Updated news on the Gambino, Genovese, Bonanno, Lucchese and Colombo Organized Crime Families of New York City.

Tuesday, October 26, 2010

Colombo Family Street Boss Convicted In Arkansas

As the FBI listened in, Somerville mob boss Ralph DeLeo attempted to give a Vietnamese drug courier in Arkansas driving directions to the Cambridge Doubletree Hotel, but the courier became frustrated midway through and passed the phone to DeLeo’s business partner.
A few nights later, on a Friday in December 2008, DeLeo received a more anxious call from his partner, George Thompson. The drug mule had been pulled over and arrested a little east of Little Rock just after setting out. At that time, neither man was sure whether police had found the 2.2 kilograms of cocaine in the car, or that the ensuing investigation would bring down both of them and two other members of the “DeLeo Crew.”
In one of that night’s conversations, described in an FBI agent’s affidavit, Thompson ended the call with, “Have a good evening,” to which DeLeo responded, “How am I going to have a [expletive] good evening?”
According to the FBI, DeLeo, 67, was a “street boss” for the Colombo crime family, one of the five Mafia families. Last Thursday, Oct. 21, DeLeo was convicted in Arkansas of conspiracy to possess with intent to deliver a Class D drug; use of a communication device in a Class E drug crime; and possession with intent to deliver a Class D drug, according to U.S. Attorney spokesman Cherith Beck. DeLeo faces additional charges in Boston, where his henchmen are being tried.
A bank robber and diamond thief, DeLeo pleaded guilty in 1979 to gunning down an abortion doctor in Ohio, though the police botched the investigation, according to press reports. Then, in 1991, DeLeo’s sentence was commuted by Richard Celeste, the outgoing Ohio governor, in a wave of commutations that the Ohio Supreme Court said was an “abuse of pardoning power.”
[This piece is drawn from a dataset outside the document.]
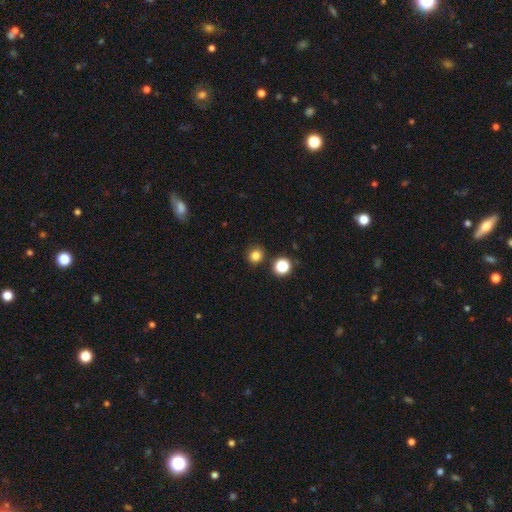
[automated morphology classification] The model was most divided on "smooth or featured": smooth: 81%, star or artifact: 14%, featured or disk: 4%. More confident: how rounded — round (87%); merging — none (86%).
A Fall River native, DeLeo conducted some of his business from his house on Russell Street, in between Davis and Porter squares. His alleged enforcer and sometimes driver, 275-pound Somerville native Edmond Kulesza, 57, lived just off Lower Broadway, where he allegedly had a side racket dealing prescription painkillers. The other crew member snared in a 2009 bust was Franklin Goldman, a Randolph man who had done prison time for dealing cocaine and had helped DeLeo collect a debt since getting out. Goldman was also supplying a woman with Kulesza’s painkillers. Goldman and the addict would talk on the phone in code, referring to the drugs as “shirts” or “salads.”
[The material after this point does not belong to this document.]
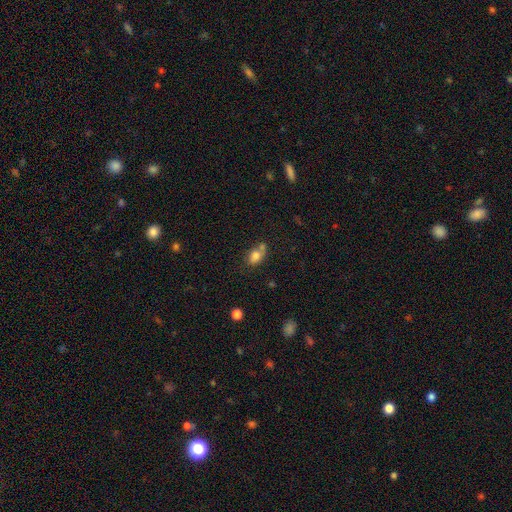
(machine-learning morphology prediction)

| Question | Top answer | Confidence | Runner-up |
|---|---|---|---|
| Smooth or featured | smooth | 77% | featured or disk (13%) |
The crew would discuss business at Vinny’s Superette, around the corner from Kulesza’s home, and at various Dunkin’ Donuts in the area — where in many cases, FBI agents would get close enough to listen in on the conversations. DeLeo also reportedly had a cache of 11 guns plus ammunition stashed in Watertown, and police badges as well.
According to the North Little Rock Times, Thompson’s operation in Arkansas involved Little Rock aldermen, a gambling ring and gun running, in addition to the cocaine trafficking. The Times reported that the Vietnamese driver, Tri Cam Le, received a 14-year jail sentence.
Despite warning his associates that he was under investigation, DeLeo continued to try to work out drug deals, traveling to Montreal to try to secure a large marijuana delivery from Canada. Meanwhile, Thompson fled to a casino resort in China, and then as his visa was set to expire, to Bangkok, Thailand.
The DeLeo Crew arranged for an unidentified Outlaws motorcycle gang member to travel to China with Thompson’s prescriptions for blood pressure and cholesterol medicine. The slips of paper, as well as Thompson’s phone number, were identified by airport security and the next day, Nov. 3, 2009, Thompson was arrested by Thai police.
Meanwhile, another segment of the gang’s illegal activities was unraveling closer to home.
In addition to his duties as “Big Ed” the enforcer, Kulesza allegedly filled prescriptions for Roxicet and Diazepam at the Winter Hill Rite Aid, which he would sometimes sell. Goldman was shuttling the drugs from Kulesza to an unnamed female addict. At one point, the two took a trip to the Revere office of Leonard Friedman, a psychiatrist whose license has since been revoked. Friedman, whose license was suspended in 2003 for writing improper prescriptions, has since been arrested and charged with selling prescriptions. A Somerville man, Victor Hernandez, was also arrested in September for allegedly performing illegal liposuctions out of the Revere office.
On a Friday afternoon, a few days after Thompson’s arrest, agents saw the female drug addict buy pills off another man, driving a car with Florida plates, and afterwards stopped and questioned her. The first person she called was Goldman. Ten days later, DeLeo and his two henchmen were arrested in a 6 a.m. sweep.